Bonus: Graceful Shutdown Example
import express from 'express'
import mysql from 'mysql2/promise'
import http from 'http'
const pool = mysql.createPool({
host: process.env.DB_HOST,
user: process.env.DB_USER,
password: process.env.DB_PASSWORD,
database: process.env.DB_NAME,
waitForConnections: true,
connectionLimit: 20,
})
const app = express()
let activeRequests = 0
let shuttingDown = false
// Track in-flight requests & block new ones during shutdown
app.use((req, res, next) => {
if (shuttingDown) {
res.status(503).json({ error: 'Server shutting down' })
return
}
activeRequests++
res.on('finish', () => activeRequests--)
next()
})
// Demo route using the pool
app.get('/users/:id', async (req, res, next) => {
let conn
try {
conn = await pool.getConnection()
const [rows] = await conn.execute('SELECT * FROM users WHERE id = ?', [req.params.id])
res.json(rows)
} catch (e) {
next(e)
} finally {
conn?.release()
}
})
const server = http.createServer(app)
server.listen(3000, () => {
console.log('Listening on :3000')
})
// Graceful shutdown logic
async function shutdown(signal: string) {
if (shuttingDown) {
return
}
shuttingDown = true
console.log(`${signal} received: initiating graceful shutdown`)
// 1. Stop accepting new connections
server.close(() => {
console.log('HTTP server closed')
})
const deadline = Date.now() + 10000 // 10s max
// 2. Wait for in-flight requests (or timeout)
while (activeRequests > 0 && Date.now() < deadline) {
console.log(`Waiting: ${activeRequests} active request(s)...`)

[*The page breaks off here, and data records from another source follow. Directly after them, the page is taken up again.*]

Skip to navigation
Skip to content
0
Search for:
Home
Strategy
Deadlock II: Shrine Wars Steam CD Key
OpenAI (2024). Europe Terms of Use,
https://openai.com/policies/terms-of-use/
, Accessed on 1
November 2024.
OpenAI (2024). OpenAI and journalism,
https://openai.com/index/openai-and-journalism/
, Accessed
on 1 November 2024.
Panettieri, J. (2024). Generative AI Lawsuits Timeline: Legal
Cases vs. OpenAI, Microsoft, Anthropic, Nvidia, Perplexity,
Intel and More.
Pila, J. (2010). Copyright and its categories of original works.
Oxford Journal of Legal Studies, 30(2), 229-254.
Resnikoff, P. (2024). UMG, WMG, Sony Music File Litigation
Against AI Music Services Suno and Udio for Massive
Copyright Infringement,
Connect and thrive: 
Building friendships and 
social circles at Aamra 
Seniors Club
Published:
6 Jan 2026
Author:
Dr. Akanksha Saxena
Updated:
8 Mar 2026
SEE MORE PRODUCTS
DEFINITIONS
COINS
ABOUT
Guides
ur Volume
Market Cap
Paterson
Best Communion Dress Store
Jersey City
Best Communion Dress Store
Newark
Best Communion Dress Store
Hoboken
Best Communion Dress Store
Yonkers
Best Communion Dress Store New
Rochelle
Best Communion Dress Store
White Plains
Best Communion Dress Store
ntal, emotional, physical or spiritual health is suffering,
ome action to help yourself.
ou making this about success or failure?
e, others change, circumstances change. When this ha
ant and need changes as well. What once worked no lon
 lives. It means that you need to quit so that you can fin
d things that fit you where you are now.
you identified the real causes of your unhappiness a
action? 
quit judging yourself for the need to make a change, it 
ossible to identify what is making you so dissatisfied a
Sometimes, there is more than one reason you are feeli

await new Promise((r) => setTimeout(r, 250))
}
if (activeRequests > 0) {
console.warn('Forcing shutdown with active requests remaining')
}
// 3. Drain pool (reject further getConnection calls)
try {
await pool.end()
console.log('Connection pool drained')
} catch (e) {
console.error('Error draining pool', e)
}
process.exit(0)
}
;['SIGTERM', 'SIGINT'].forEach((sig) => process.on(sig as NodeJS.Signals, () => shutdown(sig)))
process
.on('uncaughtException', (err) => {
console.error('uncaughtException', err)
shutdown('uncaughtException')
})
.on('unhandledRejection', (reason, promise) => {
console.error('unhandledRejection', { reason, promise })
shutdown('unhandledRejection')
})
When not to pool:
- CLI applications: short-lived, single requests (e.g. scripts, cron jobs)
- Purely single operation scripts where connection startup dominates total runtime
- Note: In serverless (e.g. AWS Lambda, Cloud Functions) you still often use a module-level pool reused across warm invocations or rely on a managed proxy (RDS Proxy, Cloud SQL Auth Proxy) to avoid opening a new connection every cold start. Total concurrency can still exhaust MySQL limits if each function instance maintains its own connection.